* [AIM OF THE TASK]: Give back only the lines in the records below from the one with "Huwelijksreis" to the one with "Blijf op de hoogte", both inclusive, word for word.
*-*-*
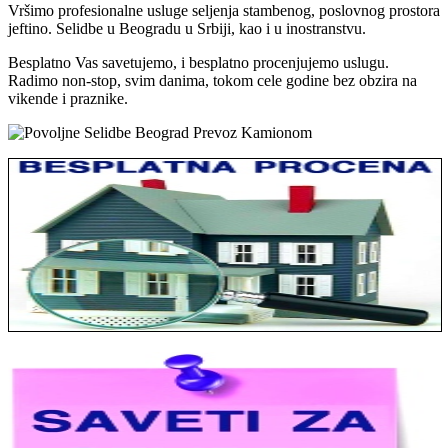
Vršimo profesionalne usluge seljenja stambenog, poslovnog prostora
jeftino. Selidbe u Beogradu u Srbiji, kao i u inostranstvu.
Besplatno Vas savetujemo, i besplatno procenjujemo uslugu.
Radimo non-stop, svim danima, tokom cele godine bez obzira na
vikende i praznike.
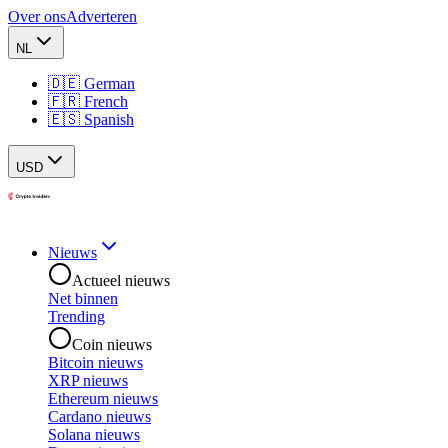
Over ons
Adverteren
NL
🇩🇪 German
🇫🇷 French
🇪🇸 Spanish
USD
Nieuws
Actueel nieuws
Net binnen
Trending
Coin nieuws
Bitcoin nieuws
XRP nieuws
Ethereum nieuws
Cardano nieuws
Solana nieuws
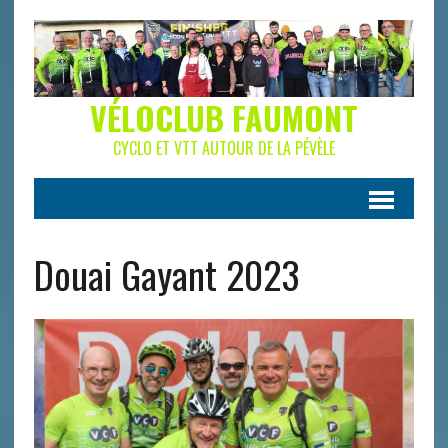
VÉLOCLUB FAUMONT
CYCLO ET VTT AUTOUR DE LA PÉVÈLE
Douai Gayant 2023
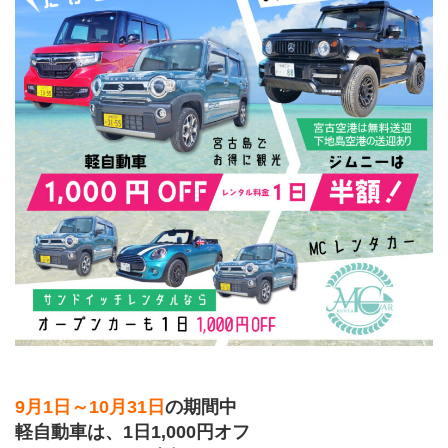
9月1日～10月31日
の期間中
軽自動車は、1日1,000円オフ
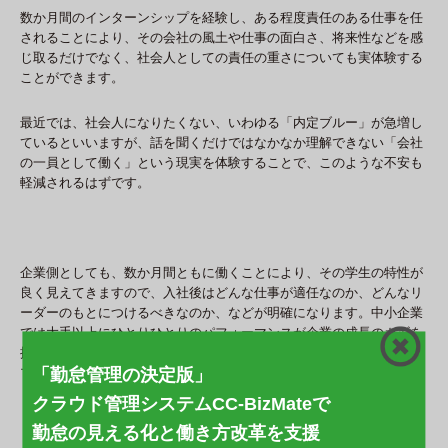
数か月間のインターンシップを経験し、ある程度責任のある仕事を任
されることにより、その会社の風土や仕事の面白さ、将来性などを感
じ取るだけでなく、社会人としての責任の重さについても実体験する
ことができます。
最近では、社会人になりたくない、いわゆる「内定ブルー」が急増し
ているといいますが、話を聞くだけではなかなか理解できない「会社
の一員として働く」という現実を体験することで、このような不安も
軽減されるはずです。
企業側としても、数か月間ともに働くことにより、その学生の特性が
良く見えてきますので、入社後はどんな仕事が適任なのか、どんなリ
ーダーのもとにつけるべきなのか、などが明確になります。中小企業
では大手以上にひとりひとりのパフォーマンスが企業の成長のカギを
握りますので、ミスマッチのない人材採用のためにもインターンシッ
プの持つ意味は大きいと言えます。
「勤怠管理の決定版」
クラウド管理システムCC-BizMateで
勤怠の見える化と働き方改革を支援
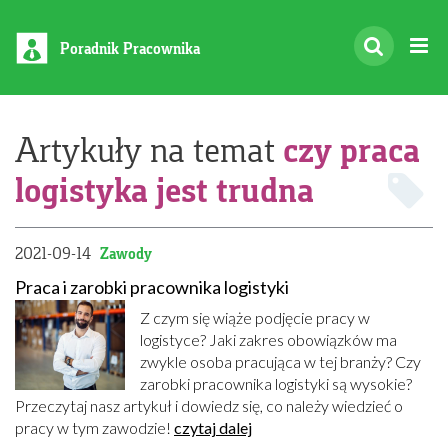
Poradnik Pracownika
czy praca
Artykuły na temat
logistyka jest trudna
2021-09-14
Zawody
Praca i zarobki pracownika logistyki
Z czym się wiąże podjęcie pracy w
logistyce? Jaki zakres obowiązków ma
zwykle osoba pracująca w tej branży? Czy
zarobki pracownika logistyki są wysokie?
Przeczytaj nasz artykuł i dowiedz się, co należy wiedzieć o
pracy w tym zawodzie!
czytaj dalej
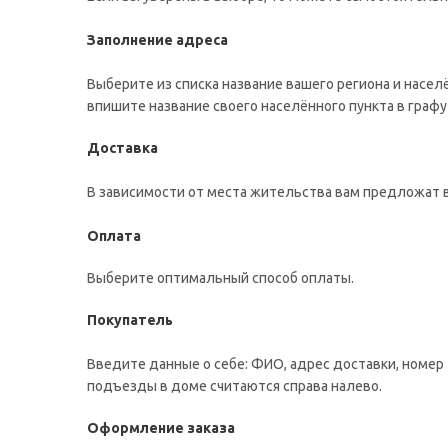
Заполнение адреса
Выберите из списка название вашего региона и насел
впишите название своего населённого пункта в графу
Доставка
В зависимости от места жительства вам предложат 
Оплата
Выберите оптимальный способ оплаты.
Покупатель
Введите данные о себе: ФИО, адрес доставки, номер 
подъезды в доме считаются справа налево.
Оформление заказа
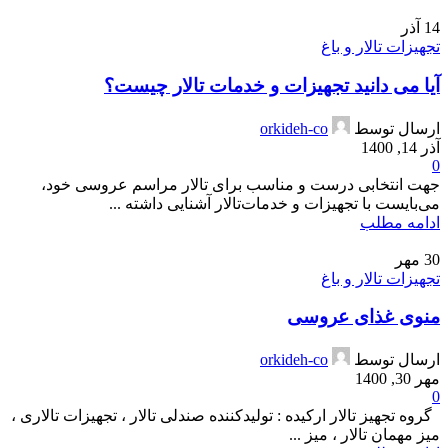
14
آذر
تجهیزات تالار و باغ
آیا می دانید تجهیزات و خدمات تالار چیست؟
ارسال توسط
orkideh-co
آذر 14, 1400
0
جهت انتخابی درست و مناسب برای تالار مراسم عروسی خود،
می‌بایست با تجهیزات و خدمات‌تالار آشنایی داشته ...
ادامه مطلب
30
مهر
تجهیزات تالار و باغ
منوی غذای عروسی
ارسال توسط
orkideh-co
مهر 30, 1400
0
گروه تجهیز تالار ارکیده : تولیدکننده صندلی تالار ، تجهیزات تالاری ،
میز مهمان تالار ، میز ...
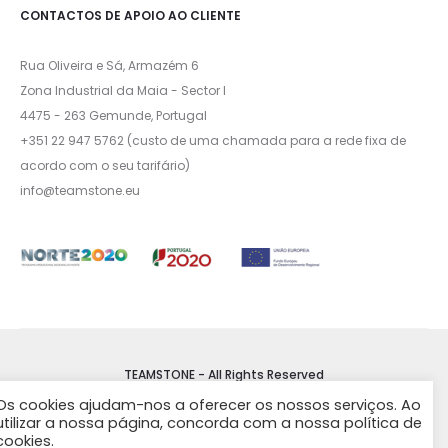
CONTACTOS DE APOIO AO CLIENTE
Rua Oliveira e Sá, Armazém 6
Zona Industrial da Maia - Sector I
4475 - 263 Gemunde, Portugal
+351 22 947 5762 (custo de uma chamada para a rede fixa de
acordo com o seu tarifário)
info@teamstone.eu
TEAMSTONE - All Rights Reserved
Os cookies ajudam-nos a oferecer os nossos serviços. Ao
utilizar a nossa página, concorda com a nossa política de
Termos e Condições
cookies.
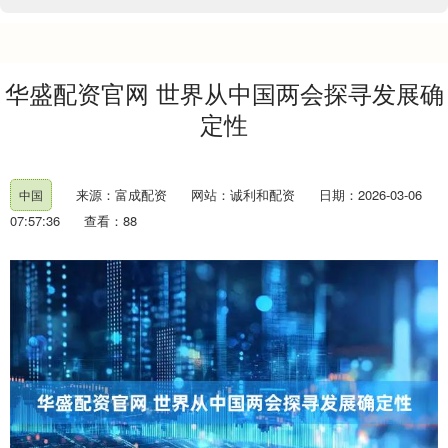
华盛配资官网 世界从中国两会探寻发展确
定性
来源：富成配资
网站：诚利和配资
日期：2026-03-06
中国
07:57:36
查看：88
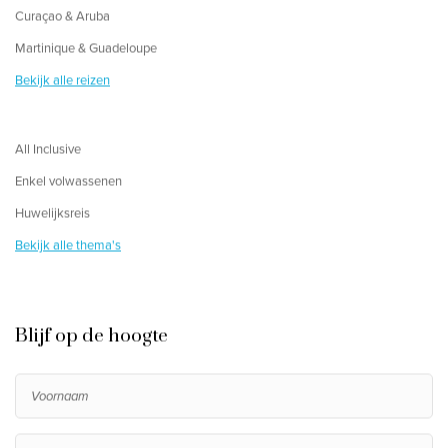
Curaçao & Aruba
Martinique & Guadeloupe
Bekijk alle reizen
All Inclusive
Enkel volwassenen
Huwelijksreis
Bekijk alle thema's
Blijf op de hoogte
*-*-*
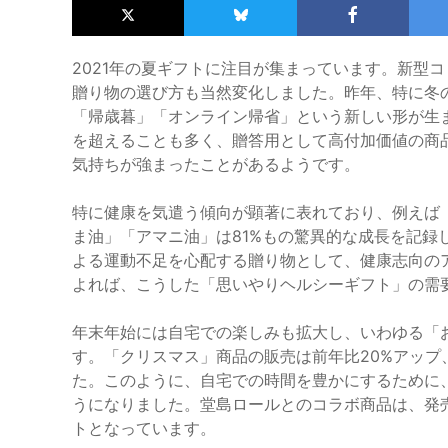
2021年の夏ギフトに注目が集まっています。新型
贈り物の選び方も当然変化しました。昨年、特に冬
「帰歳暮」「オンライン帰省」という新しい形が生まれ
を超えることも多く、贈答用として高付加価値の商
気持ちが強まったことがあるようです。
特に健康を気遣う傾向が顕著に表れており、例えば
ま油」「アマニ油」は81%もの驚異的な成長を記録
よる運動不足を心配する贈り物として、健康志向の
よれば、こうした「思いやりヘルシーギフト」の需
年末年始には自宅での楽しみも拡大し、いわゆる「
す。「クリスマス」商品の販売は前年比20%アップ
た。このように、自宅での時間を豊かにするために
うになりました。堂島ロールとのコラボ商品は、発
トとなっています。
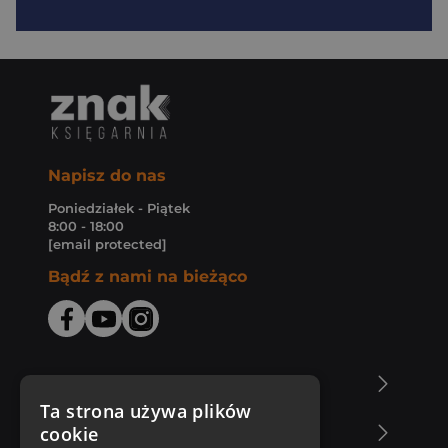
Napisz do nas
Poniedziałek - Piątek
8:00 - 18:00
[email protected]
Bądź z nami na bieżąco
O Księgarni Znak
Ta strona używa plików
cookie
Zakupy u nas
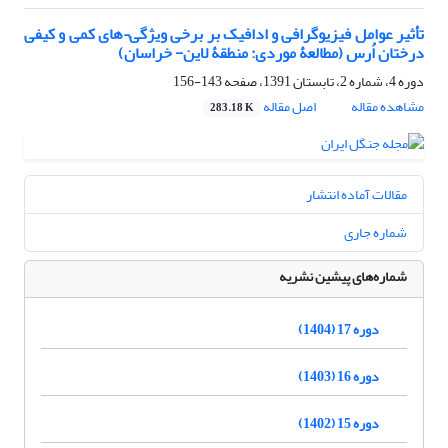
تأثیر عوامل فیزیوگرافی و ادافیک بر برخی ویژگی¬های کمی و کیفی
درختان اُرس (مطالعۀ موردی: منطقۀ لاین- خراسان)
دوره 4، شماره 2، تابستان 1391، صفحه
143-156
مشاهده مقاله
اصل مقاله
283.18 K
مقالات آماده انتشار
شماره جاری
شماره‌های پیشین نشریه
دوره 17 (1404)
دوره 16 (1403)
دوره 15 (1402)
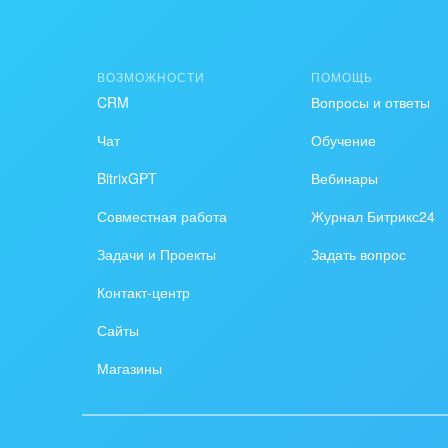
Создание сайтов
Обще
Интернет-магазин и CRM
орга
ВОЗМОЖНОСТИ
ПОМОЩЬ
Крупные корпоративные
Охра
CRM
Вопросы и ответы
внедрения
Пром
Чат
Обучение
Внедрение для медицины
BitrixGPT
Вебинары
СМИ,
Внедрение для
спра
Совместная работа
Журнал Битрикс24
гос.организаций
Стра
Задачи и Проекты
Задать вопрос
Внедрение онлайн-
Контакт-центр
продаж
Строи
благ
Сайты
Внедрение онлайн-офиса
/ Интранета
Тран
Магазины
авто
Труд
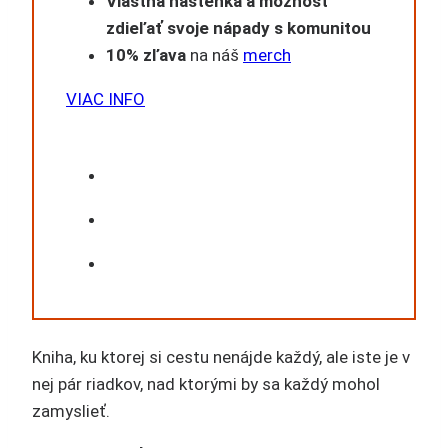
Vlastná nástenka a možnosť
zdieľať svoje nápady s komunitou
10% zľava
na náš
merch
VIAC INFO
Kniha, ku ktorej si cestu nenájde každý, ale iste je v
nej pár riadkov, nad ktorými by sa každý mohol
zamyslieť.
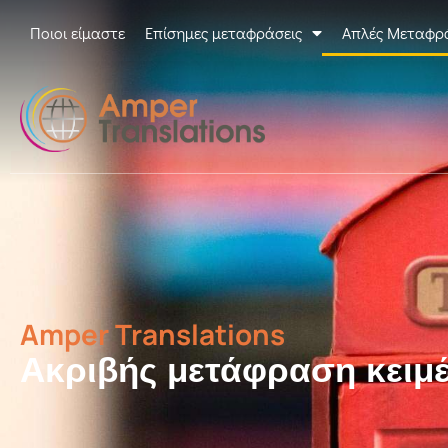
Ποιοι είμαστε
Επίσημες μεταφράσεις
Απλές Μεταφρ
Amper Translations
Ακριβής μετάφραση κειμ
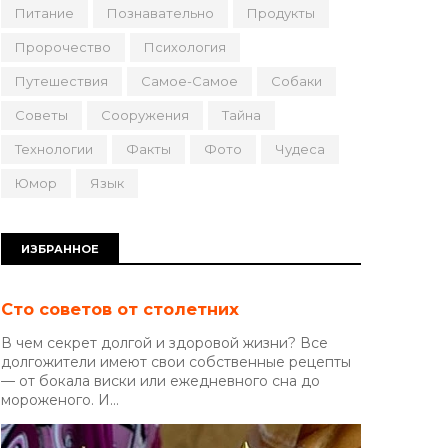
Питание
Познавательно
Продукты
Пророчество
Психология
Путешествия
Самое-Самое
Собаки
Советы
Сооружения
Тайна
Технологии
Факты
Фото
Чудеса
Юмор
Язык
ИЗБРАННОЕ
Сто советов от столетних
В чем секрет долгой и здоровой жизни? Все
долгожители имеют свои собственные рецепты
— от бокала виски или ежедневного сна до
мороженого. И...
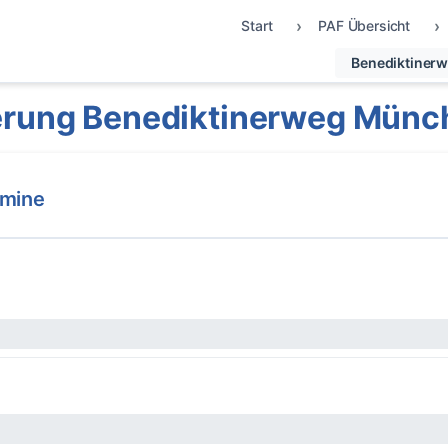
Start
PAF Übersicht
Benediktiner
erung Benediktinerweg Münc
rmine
*-*-*
* [PROBLEM SOLUTION]:
Huwelijksreis
Bekijk alle thema's
Blijf op de hoogte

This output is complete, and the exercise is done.